Set exercise A: Retype the passage on dividend investing below word for word, beginning at the words "You can use" and stopping after "in your portfolio.".

If you’re a dividend lover like we are at Investing for Beginners, then chances are you’ve at least taken a peek at the XOM dividend before. I mean, I know that I certainly have, given that it has such an impressive track record, but does that alone make it enticing enough to invest in the company solely for the dividend?
If you’re brand new to the concept of dividends then I recommend you start here with the basics but in essence it’s when the company decides to give a certain amount of their profits back to shareholders.
When a company makes money, they really have 5 choices for what they can do with that money:
A lot of investors are attracted to the idea of dividends for obvious reasons – they get that cold-hard cash in their pocket! I can’t blame them at all because a dividend is a guaranteed return compared to an unrealized gain that you would have from a stock appreciating in value.
A lot of people will argue that stocks that pay a significant amount are those that are typically more established and less likely to go through major growth and share appreciation, and I agree with that, but that doesn’t mean that you should completely pass up a dividend paying stock.
Sure, a growth stock might achieve 15% annual gains on average, but that 15% could be 50% gains in one year and then a 17% loss the following year. If you held that stock for all two years then you’d be up 30% but what if you bought in when it was up 50%? Now you’re just down 17%. That doesn’t sound ideal.
On the other hand, a steady dividend stock might only increase 6% annually but it’s also paying a 3% dividend, meaning once you get paid that 3% you’re locking those gains in for good.
In essence, I actually view it very similar to paying off debt. When you have extra money at the end of the month you have two choices (other than spending it): Invest it in some fashion or pay down debt.
Sure, the stock market will give you 8-10% on average each year, but it could be a negative return year or a 30% return year – you never know. Paying off a 7% debt is a locked-in, guaranteed 7% return on your money. On average, paying off the 7% debt would be a loser vs. the 8-10% returns, but it’s all about the guaranteed peace of mind. Not to mention doing a little bit of both would be a great way to diversify your returns!
Think of it this way – if you invested $1000 into a company that was trading at $50/share and gave you a 3% dividend annually then every year you’re going to get $30 in a dividend (assuming no growth in the share price of the stock). After 10 years, you’d have $300, or 30% of your initial investment.
You can use that cash to do anything – invest back in the company using Dividend Reinvestment Plan which is only one of my favorites, invest in a different company, take the money out and pay down debt, spend it, or do literally anything else you can do with money. The thing is you got locked-in, guaranteed return, and there’s something to be said for that.
So while you might be thinking, “Andy, why does this matter?”, the answer is because even though a dividend stock like XOM might not be that stock that’s going to become a tenbagger in 2 years, it doesn’t mean there’s not room for it in your portfolio.
That is, if you like the company, and of course a major part of that is the XOM dividend…
So, what exactly is all the hype about the XOM dividend?

Set exercise B: Echo the lines of the listing below word for word, beginning at the line that has "kingdom: Plantae" and stopping after the final line of the listing.

Exercise input:
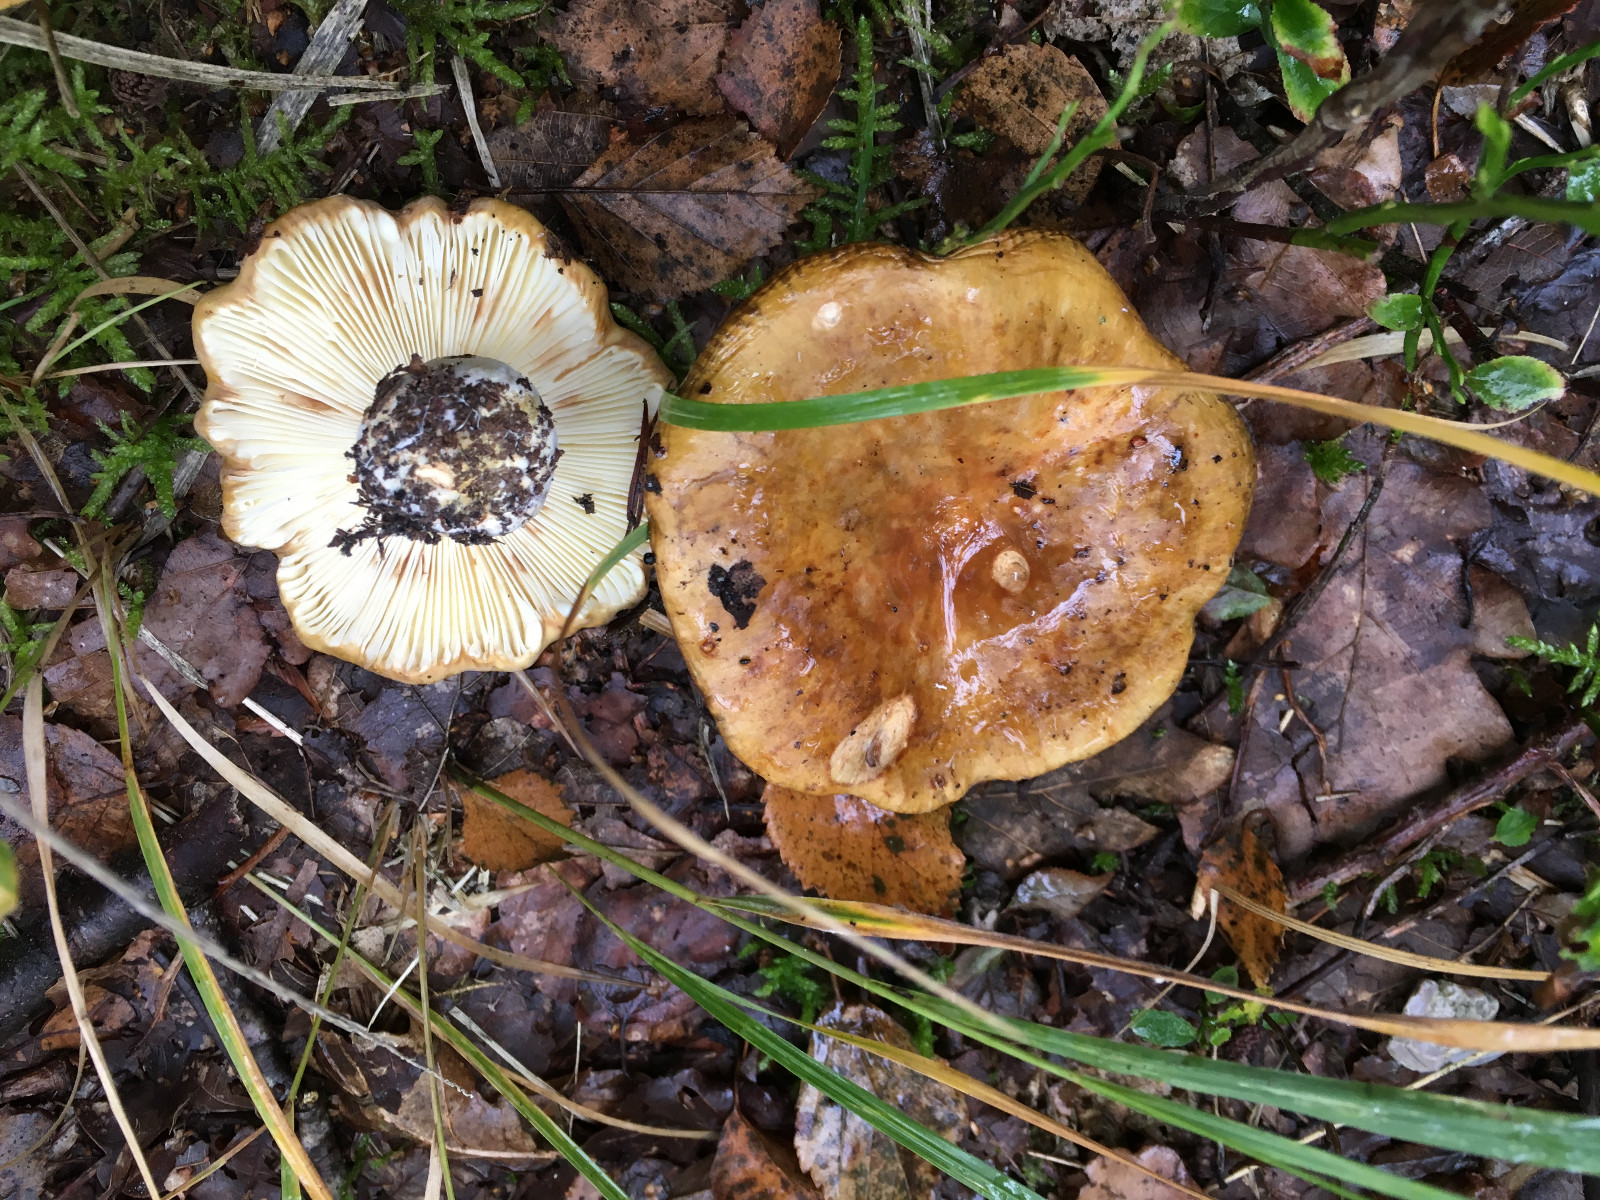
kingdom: Fungi
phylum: Basidiomycota
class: Agaricomycetes
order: Russulales
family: Russulaceae
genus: Russula
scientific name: Russula
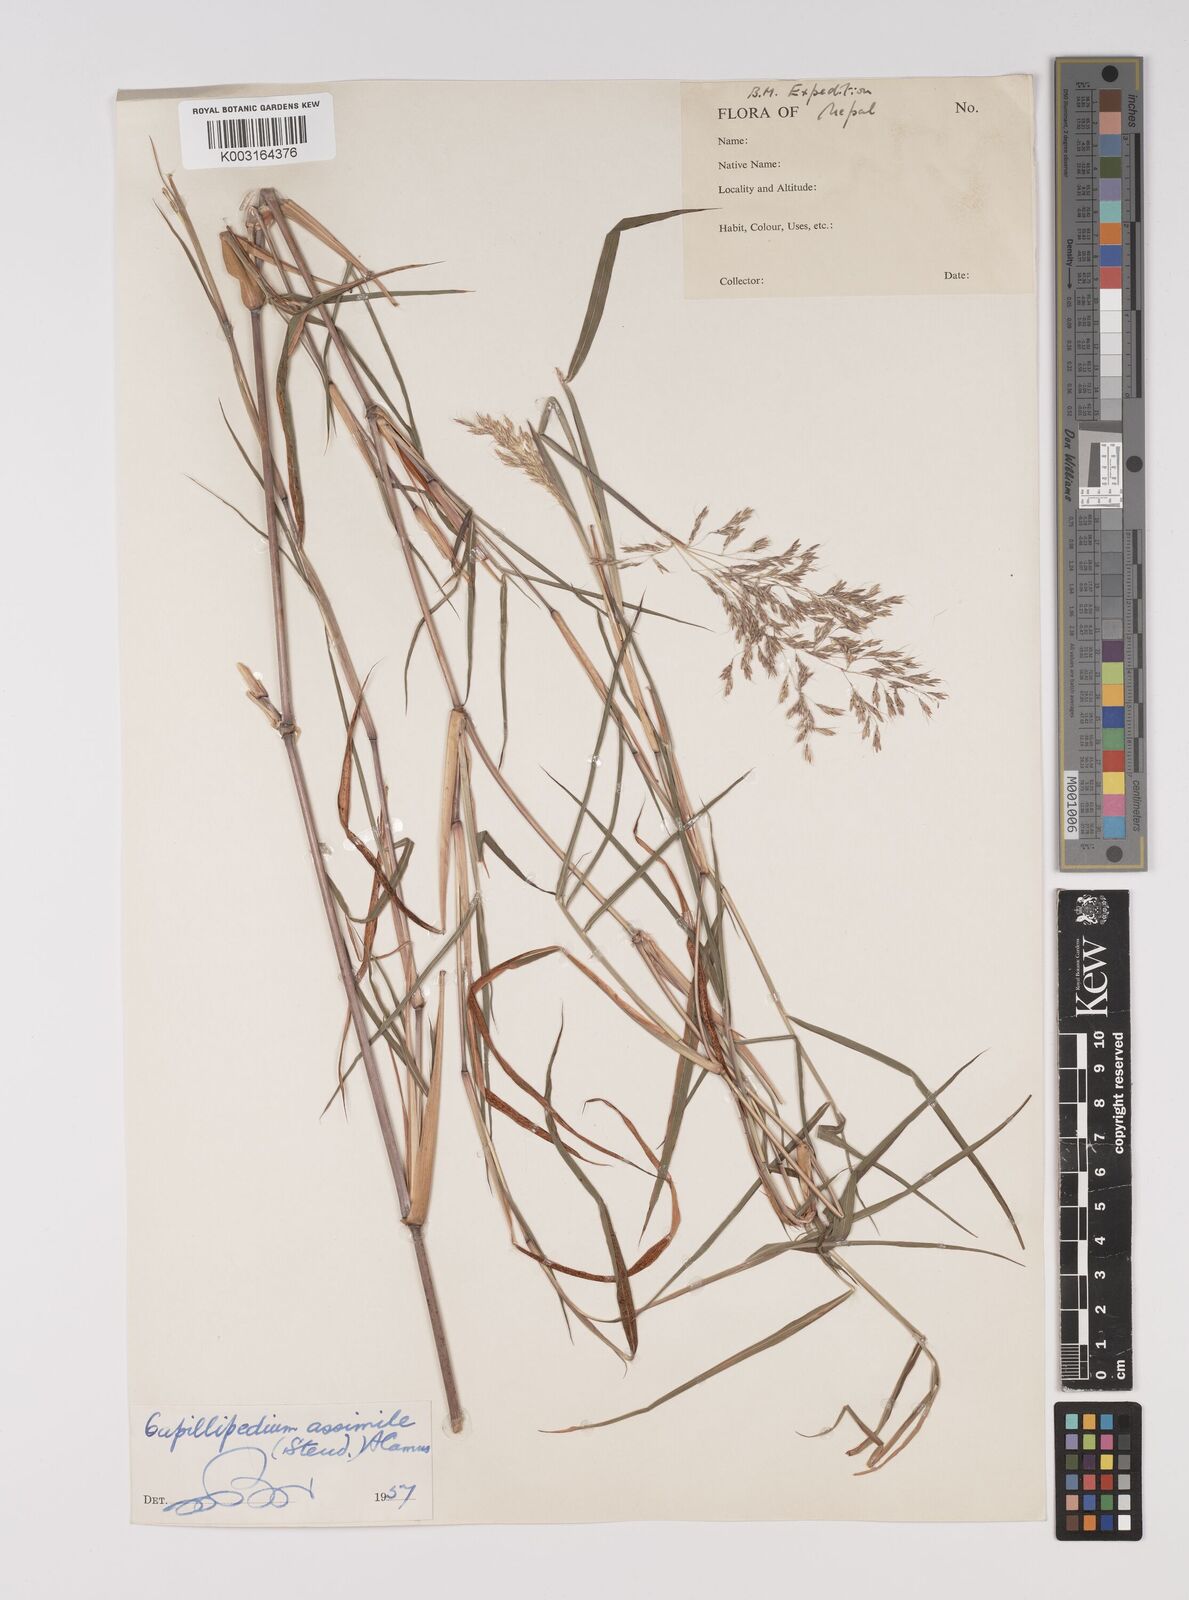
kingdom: Plantae
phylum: Tracheophyta
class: Liliopsida
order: Poales
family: Poaceae
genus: Capillipedium
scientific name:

Complete response A:
You can use that cash to do anything – invest back in the company using Dividend Reinvestment Plan which is only one of my favorites, invest in a different company, take the money out and pay down debt, spend it, or do literally anything else you can do with money. The thing is you got locked-in, guaranteed return, and there’s something to be said for that.
So while you might be thinking, “Andy, why does this matter?”, the answer is because even though a dividend stock like XOM might not be that stock that’s going to become a tenbagger in 2 years, it doesn’t mean there’s not room for it in your portfolio.

Complete response B:
kingdom: Plantae
phylum: Tracheophyta
class: Liliopsida
order: Poales
family: Poaceae
genus: Capillipedium
scientific name:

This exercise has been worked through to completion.